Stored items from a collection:
....................

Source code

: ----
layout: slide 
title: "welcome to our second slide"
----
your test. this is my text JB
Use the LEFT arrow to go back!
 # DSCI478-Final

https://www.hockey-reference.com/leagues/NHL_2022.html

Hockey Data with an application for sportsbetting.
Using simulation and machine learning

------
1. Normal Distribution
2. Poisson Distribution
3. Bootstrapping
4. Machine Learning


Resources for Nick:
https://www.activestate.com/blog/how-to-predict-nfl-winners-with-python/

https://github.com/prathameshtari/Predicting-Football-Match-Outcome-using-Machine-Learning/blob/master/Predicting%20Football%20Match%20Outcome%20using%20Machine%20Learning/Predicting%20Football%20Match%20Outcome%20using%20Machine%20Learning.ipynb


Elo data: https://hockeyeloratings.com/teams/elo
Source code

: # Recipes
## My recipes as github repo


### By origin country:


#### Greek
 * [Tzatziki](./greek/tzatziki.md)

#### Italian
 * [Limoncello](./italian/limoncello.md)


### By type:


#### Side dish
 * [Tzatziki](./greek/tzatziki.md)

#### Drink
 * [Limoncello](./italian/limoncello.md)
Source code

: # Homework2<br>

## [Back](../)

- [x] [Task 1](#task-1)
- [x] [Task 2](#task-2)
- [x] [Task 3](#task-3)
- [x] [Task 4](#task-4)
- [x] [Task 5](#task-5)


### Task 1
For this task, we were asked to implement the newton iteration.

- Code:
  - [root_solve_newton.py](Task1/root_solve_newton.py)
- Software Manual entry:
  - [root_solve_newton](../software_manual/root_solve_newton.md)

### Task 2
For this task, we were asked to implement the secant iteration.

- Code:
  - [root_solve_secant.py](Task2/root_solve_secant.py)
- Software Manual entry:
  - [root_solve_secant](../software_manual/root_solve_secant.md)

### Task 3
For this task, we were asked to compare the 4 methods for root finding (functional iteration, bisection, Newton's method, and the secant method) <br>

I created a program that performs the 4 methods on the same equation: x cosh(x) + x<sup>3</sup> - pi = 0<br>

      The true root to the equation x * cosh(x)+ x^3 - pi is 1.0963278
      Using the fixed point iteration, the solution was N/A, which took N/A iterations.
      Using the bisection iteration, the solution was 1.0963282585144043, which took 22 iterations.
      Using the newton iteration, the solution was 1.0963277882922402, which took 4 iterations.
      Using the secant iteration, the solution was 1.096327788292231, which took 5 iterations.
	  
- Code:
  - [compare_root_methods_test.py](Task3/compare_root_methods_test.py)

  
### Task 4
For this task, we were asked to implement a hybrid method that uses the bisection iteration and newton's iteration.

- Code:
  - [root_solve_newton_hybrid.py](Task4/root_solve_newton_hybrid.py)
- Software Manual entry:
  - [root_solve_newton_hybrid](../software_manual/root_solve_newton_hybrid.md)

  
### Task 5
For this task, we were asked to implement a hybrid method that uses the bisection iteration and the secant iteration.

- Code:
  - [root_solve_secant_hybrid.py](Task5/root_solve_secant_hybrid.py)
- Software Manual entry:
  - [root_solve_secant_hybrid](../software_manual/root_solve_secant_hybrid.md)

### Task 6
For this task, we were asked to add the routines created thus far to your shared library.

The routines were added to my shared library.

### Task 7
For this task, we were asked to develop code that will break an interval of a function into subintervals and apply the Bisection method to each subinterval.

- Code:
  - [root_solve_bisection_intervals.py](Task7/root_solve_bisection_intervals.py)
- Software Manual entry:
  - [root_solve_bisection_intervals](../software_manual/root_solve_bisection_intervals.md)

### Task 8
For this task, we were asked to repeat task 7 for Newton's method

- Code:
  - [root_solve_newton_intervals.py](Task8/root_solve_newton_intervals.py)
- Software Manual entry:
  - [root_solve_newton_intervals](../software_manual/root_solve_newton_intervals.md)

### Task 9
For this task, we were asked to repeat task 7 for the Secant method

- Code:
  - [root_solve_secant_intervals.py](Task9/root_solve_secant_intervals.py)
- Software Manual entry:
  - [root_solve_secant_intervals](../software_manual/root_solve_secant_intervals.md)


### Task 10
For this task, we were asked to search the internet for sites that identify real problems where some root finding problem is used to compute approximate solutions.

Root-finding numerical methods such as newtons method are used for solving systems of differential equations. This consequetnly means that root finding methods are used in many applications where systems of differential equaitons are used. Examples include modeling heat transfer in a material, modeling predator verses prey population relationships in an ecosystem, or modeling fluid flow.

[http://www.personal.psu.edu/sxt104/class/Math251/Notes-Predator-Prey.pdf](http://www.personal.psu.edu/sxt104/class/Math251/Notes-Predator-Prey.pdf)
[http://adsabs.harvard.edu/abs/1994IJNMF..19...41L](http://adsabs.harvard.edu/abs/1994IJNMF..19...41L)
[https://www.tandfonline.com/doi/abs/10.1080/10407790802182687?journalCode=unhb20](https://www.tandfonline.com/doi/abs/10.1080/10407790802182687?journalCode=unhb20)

....................

*JOB*: Put the lines of the data from the line that contains "The routines were added to my shared library." through the line that contains "Root-finding numerical methods" into a JSON list of strings, one string per line, with blank lines left out. Include both of those lines.

*WRITTEN RESPONSE*:
[
  "The routines were added to my shared library.",
  "### Task 7",
  "For this task, we were asked to develop code that will break an interval of a function into subintervals and apply the Bisection method to each subinterval.",
  "- Code:",
  "  - [root_solve_bisection_intervals.py](Task7/root_solve_bisection_intervals.py)",
  "- Software Manual entry:",
  "  - [root_solve_bisection_intervals](../software_manual/root_solve_bisection_intervals.md)",
  "### Task 8",
  "For this task, we were asked to repeat task 7 for Newton's method",
  "- Code:",
  "  - [root_solve_newton_intervals.py](Task8/root_solve_newton_intervals.py)",
  "- Software Manual entry:",
  "  - [root_solve_newton_intervals](../software_manual/root_solve_newton_intervals.md)",
  "### Task 9",
  "For this task, we were asked to repeat task 7 for the Secant method",
  "- Code:",
  "  - [root_solve_secant_intervals.py](Task9/root_solve_secant_intervals.py)",
  "- Software Manual entry:",
  "  - [root_solve_secant_intervals](../software_manual/root_solve_secant_intervals.md)",
  "### Task 10",
  "For this task, we were asked to search the internet for sites that identify real problems where some root finding problem is used to compute approximate solutions.",
  "Root-finding numerical methods such as newtons method are used for solving systems of differential equations. This consequetnly means that root finding methods are used in many applications where systems of differential equaitons are used. Examples include modeling heat transfer in a material, modeling predator verses prey population relationships in an ecosystem, or modeling fluid flow."
]